Although the town of Astoria was established on the Columbia, the company's operations were unsuccessful. After the War of 1812 Astor renewed his efforts to gain control of the fur trade in North America. Through influence in Congress he secured legislation that prohibited foreigners from engaging in the trade except as employees and that eliminated the government's trading post serving independent traders. By the late 1820's he monopolized the fur trade in the Great Lakes region and most of the Mississippi Valley. This monopoly put him into direct competition with the Rocky Mountain Fur Company and British fur interests in the Pacific Northwest. However, by 1830 Astor's interest in the company had begun to decline.
Through his dealings in the fur trade Astor became involved in general merchandising. During the 1790s he had begun to import and sell a large variety of European goods.

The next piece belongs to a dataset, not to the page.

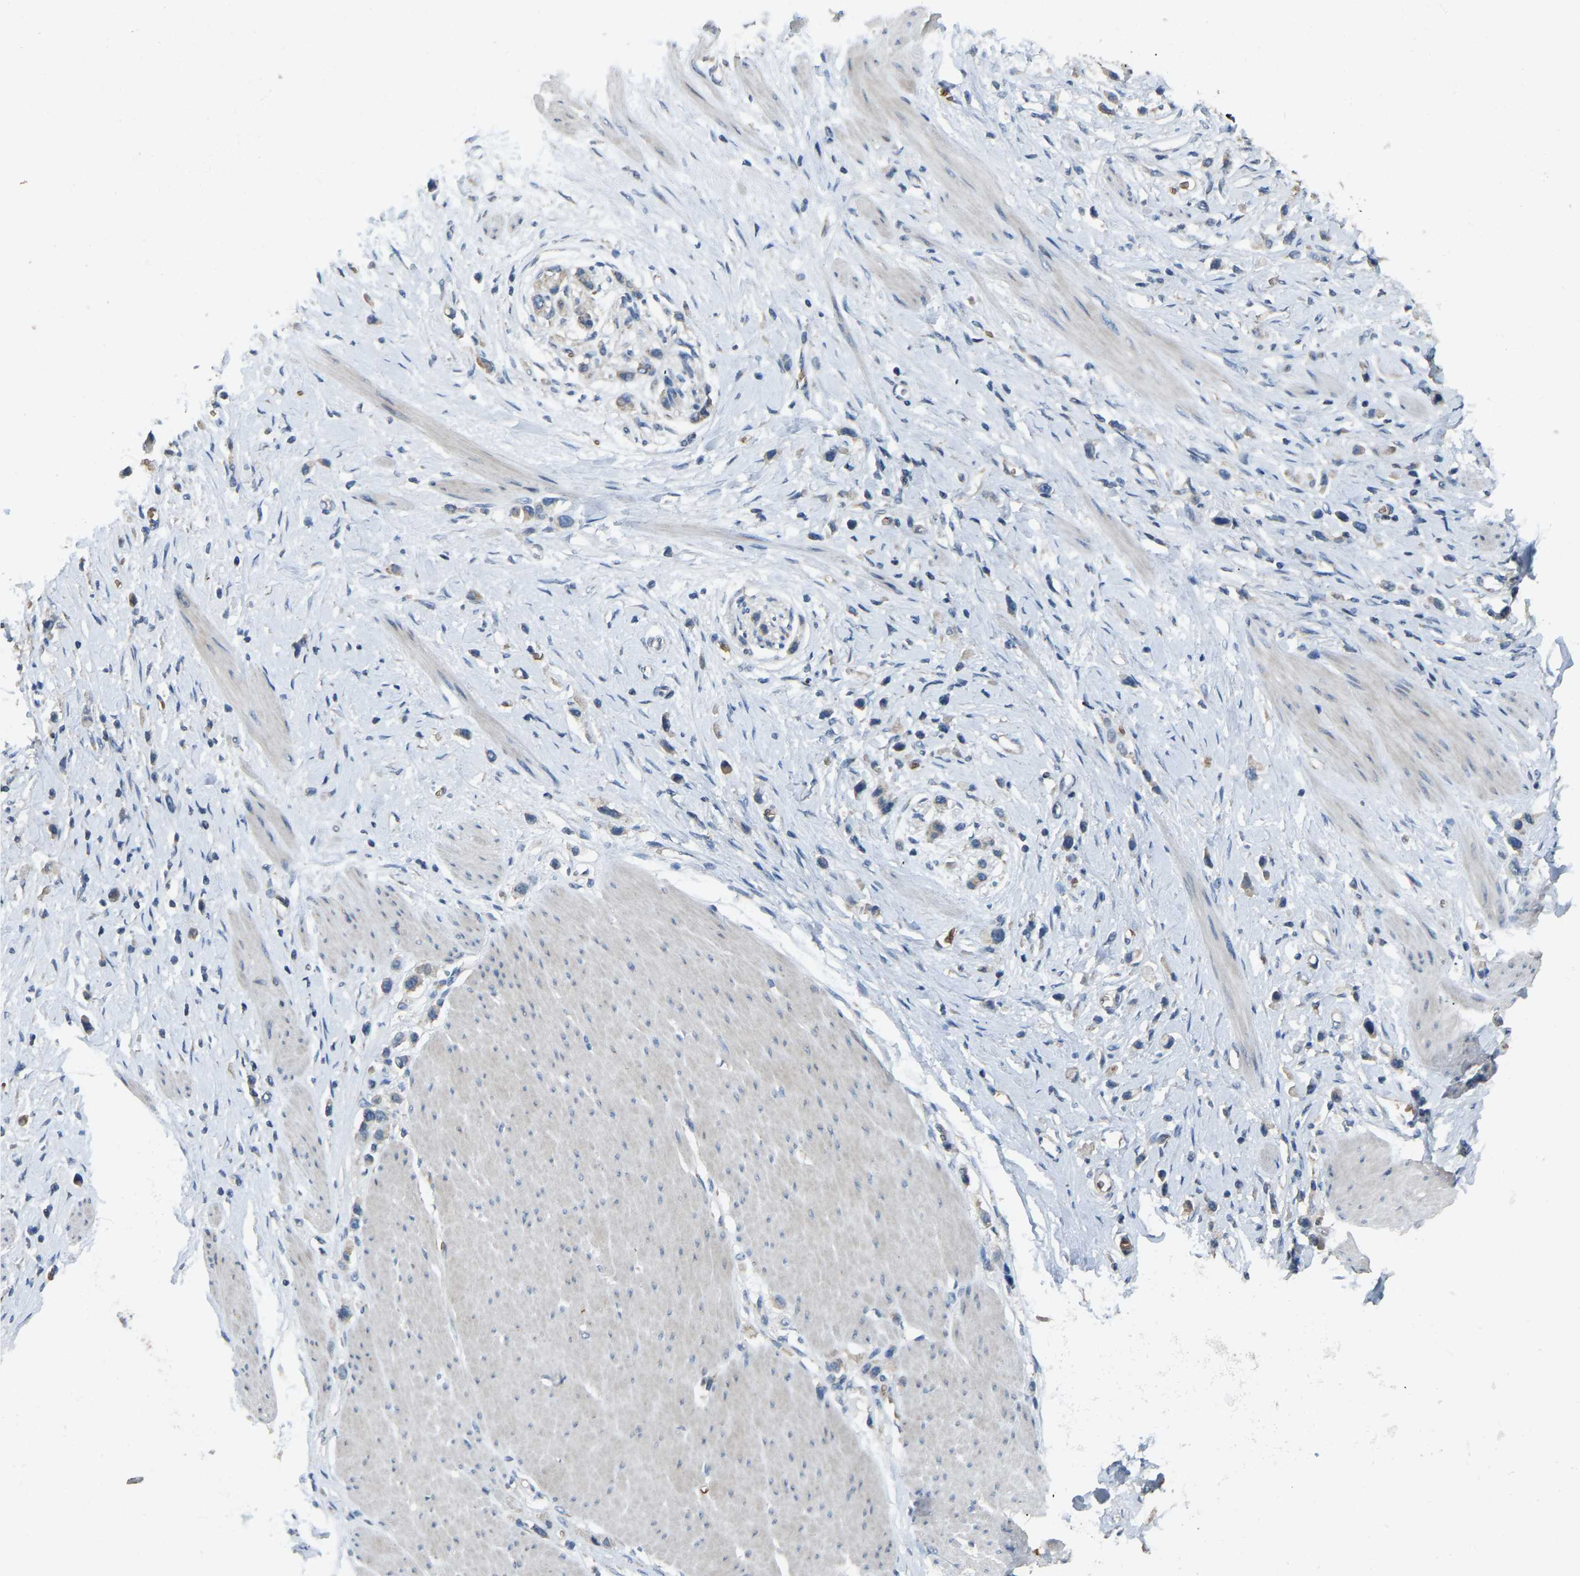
{"staining": {"intensity": "negative", "quantity": "none", "location": "none"}, "tissue": "stomach cancer", "cell_type": "Tumor cells", "image_type": "cancer", "snomed": [{"axis": "morphology", "description": "Adenocarcinoma, NOS"}, {"axis": "topography", "description": "Stomach"}], "caption": "This is an IHC photomicrograph of stomach cancer. There is no positivity in tumor cells.", "gene": "CFAP298", "patient": {"sex": "female", "age": 65}}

During this early period he showed little interest in establishing trade relations with China. Between 1800 and 1812, however, his trade with China expanded and became an integral part of his business dealings in Europe. The War of 1812 temporarily disrupted his plans, but it gave him an opportunity to purchase ships at a bargain price since declining trade had made merchants anxious to dispose of their fleets. After the war Astor had a sizable fleet of sailing vessels and again became active in the China and Pacific trade. For a time he was involved in smuggling Turkish opium into China but found the profits were not worth the risk and abandoned this venture. Between 1815 and 1820 he enjoyed a commanding position in the China trade. Thereafter his interest declined, and he turned his attention to other business activities. One explanation for Astor's success as a merchant was that he had the capital to buy superior merchandise at a low cost and a fleet of ships that could transport the goods to markets more quickly than his rivals.
Astor retired from the American Fur Company and withdrew from both domestic and foreign trade in 1834. He turned to other investments, including real estate, moneylending, insurance companies, banking, railroads and canals, public securities, and the hotel business. The most important was real estate. He had invested some capital in land early in his career. After 1800 he concentrated on real estate in New York City. He profited not only from the sale of lands and rents but from the increasing value of lands within the city. During the last decade of his life his income from rents alone exceeded $1,250,000. A reliable estimate placed his total wealth at $20-30 million (the greatest source being his land holdings on Manhattan Island) at his death in 1848, at the age of 84.
Further Reading on John Jacob Astor
The most complete biography of Astor is Kenneth Wiggins Porter, John Jacob Astor, Business Man (2 vols., 1931). A somewhat critical work which deals extensively with Astor's interest in the fur trade is John Upton Terrell, Furs by Astor (1963). See also Washington Irving, Astoria (1836; repr. 1961); Meade Minigerode, Certain Rich Men (1927); and Harvey O'Connor, The Astors (1941). A background discussion of the fur trade that includes Astor is provided by Bernard De Voto, Across the Wide Missouri (1947). Social histories of New York that discuss Astor are Arthur Pound, The Golden Earth: The Story of Manhattan's Landed Wealth (1935); Frederick L. Collins, Money Town (1946); and Edward Robb Ellis, The Epic of New York City (1966).